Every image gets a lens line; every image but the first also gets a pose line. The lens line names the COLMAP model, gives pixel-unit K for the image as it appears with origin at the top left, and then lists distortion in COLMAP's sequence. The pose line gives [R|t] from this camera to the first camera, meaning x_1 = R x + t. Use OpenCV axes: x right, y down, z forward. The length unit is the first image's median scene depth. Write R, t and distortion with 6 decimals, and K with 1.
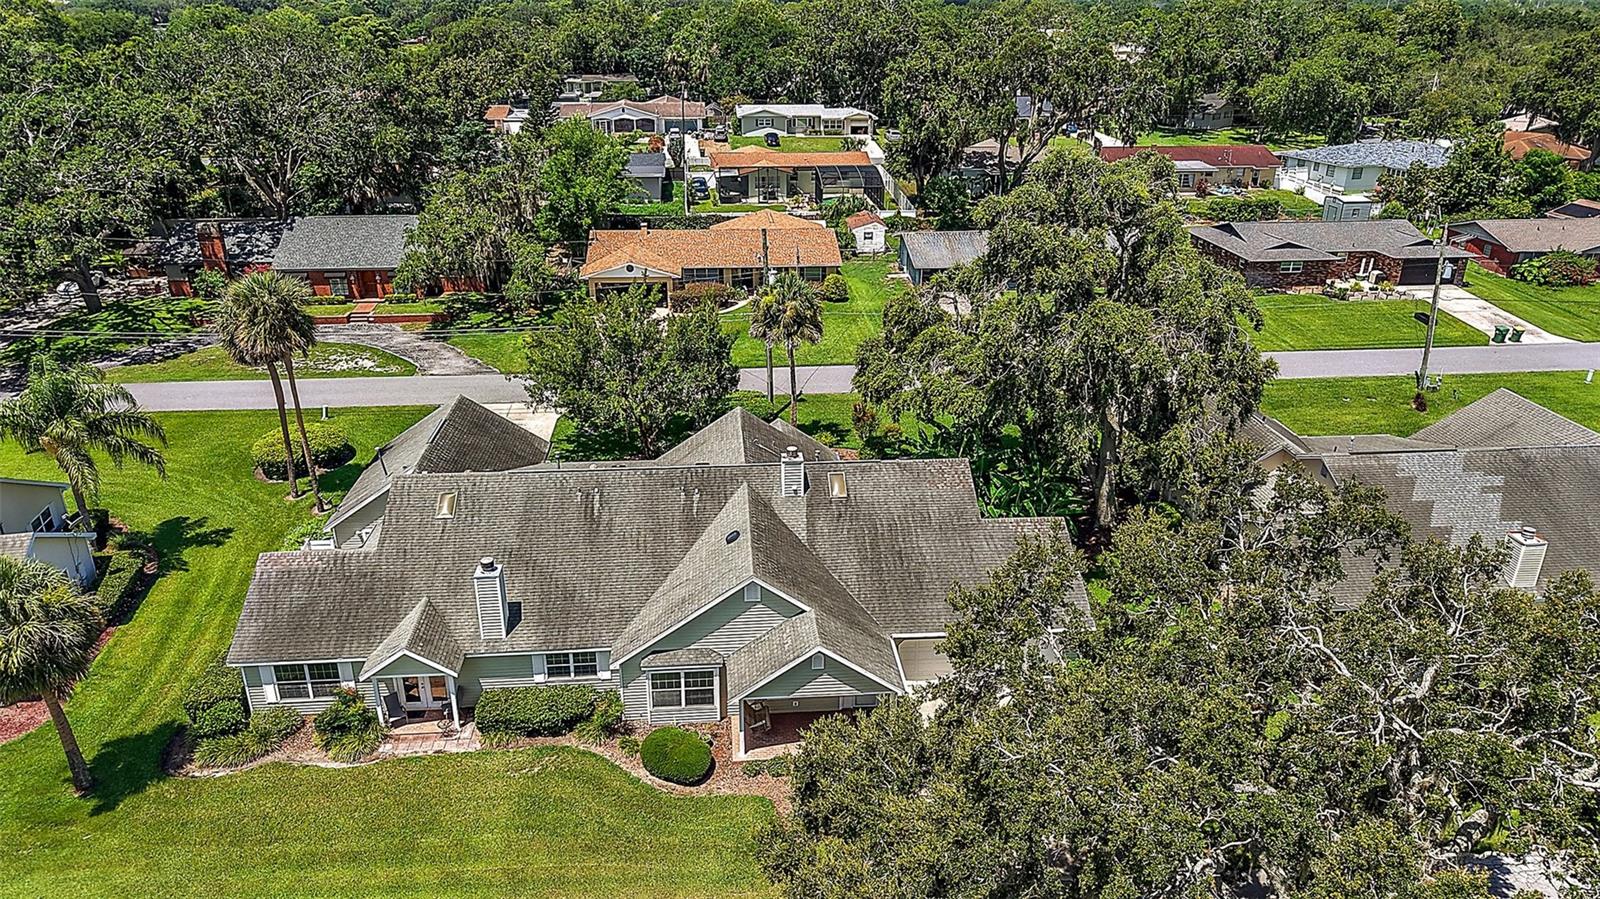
lens RADIAL K [[1119.5, 0, 798.9], [0, 1119.5, 445.0], [0, 0, 1]] dist [-0.005636, -0.005702]
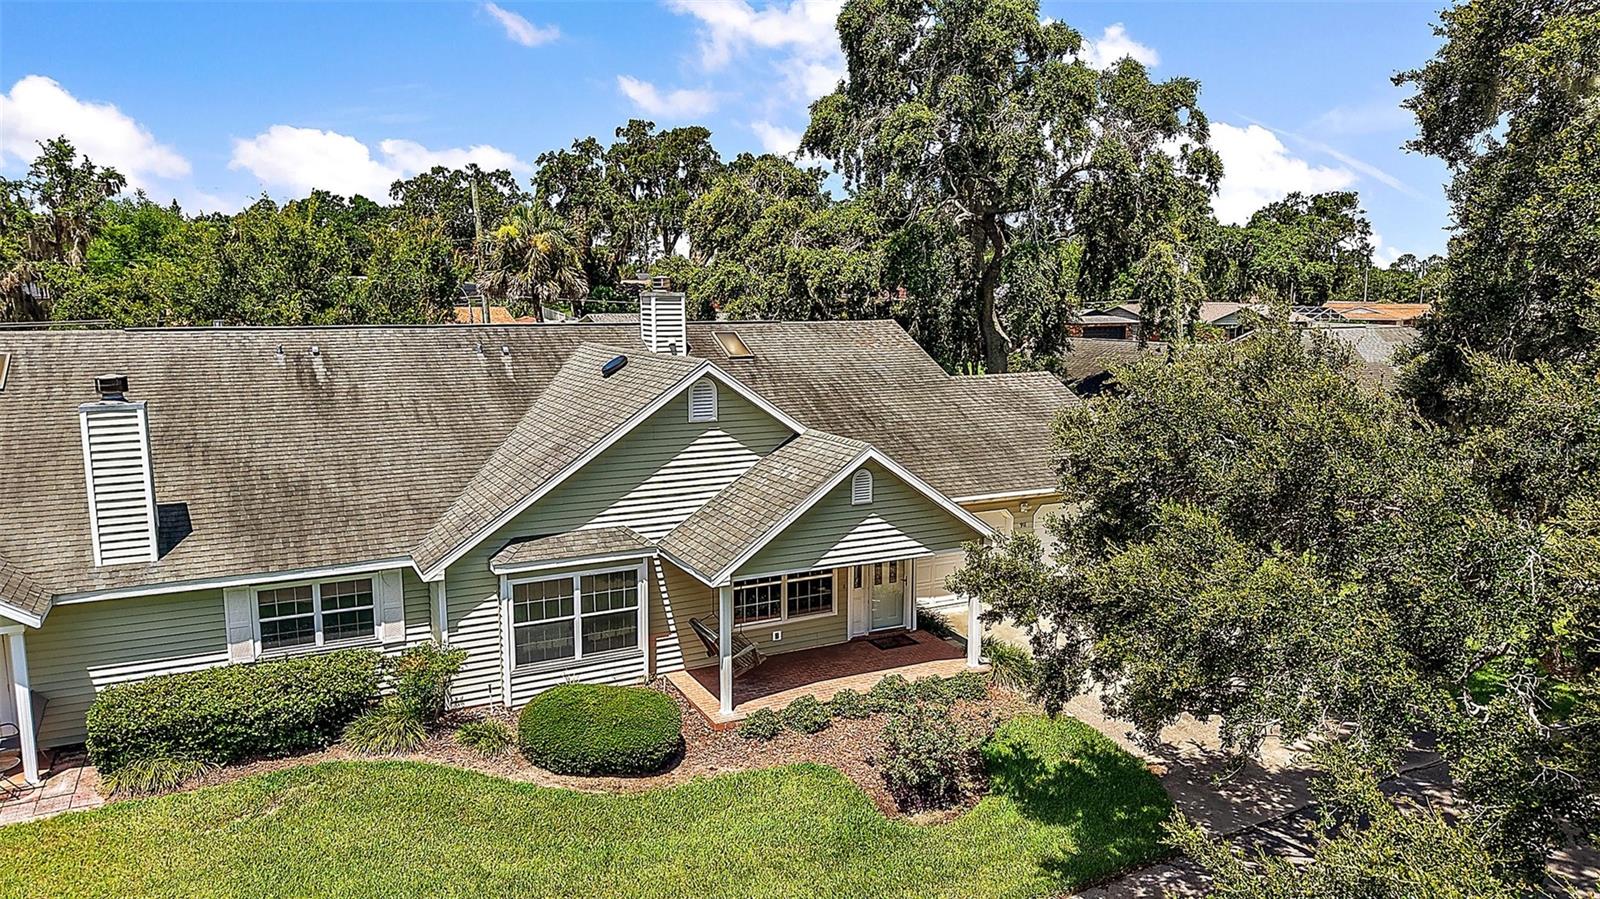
lens RADIAL K [[1119.5, 0, 805.6], [0, 1119.5, 455.3], [0, 0, 1]] dist [-0.005636, -0.005702]
pose [[0.918336, -0.057230, 0.391642, -0.200325], [0.156908, 0.961056, -0.227488, 0.278135], [-0.363371, 0.270362, 0.891553, 0.507908]]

+ + + +

§ PROBLEM REQUIREMENTS:
Go through the listing above and write it all out exactly, leaving out any picture.

§ EXPECTED ANSWER:
Every image gets a lens line; every image but the first also gets a pose line. The lens line names the COLMAP model, gives pixel-unit K for the image as it appears with origin at the top left, and then lists distortion in COLMAP's sequence. The pose line gives [R|t] from this camera to the first camera, meaning x_1 = R x + t. Use OpenCV axes: x right, y down, z forward. The length unit is the first image's median scene depth. Write R, t and distortion with 6 decimals, and K with 1.
lens RADIAL K [[1119.5, 0, 798.9], [0, 1119.5, 445.0], [0, 0, 1]] dist [-0.005636, -0.005702]
lens RADIAL K [[1119.5, 0, 805.6], [0, 1119.5, 455.3], [0, 0, 1]] dist [-0.005636, -0.005702]
pose [[0.918336, -0.057230, 0.391642, -0.200325], [0.156908, 0.961056, -0.227488, 0.278135], [-0.363371, 0.270362, 0.891553, 0.507908]]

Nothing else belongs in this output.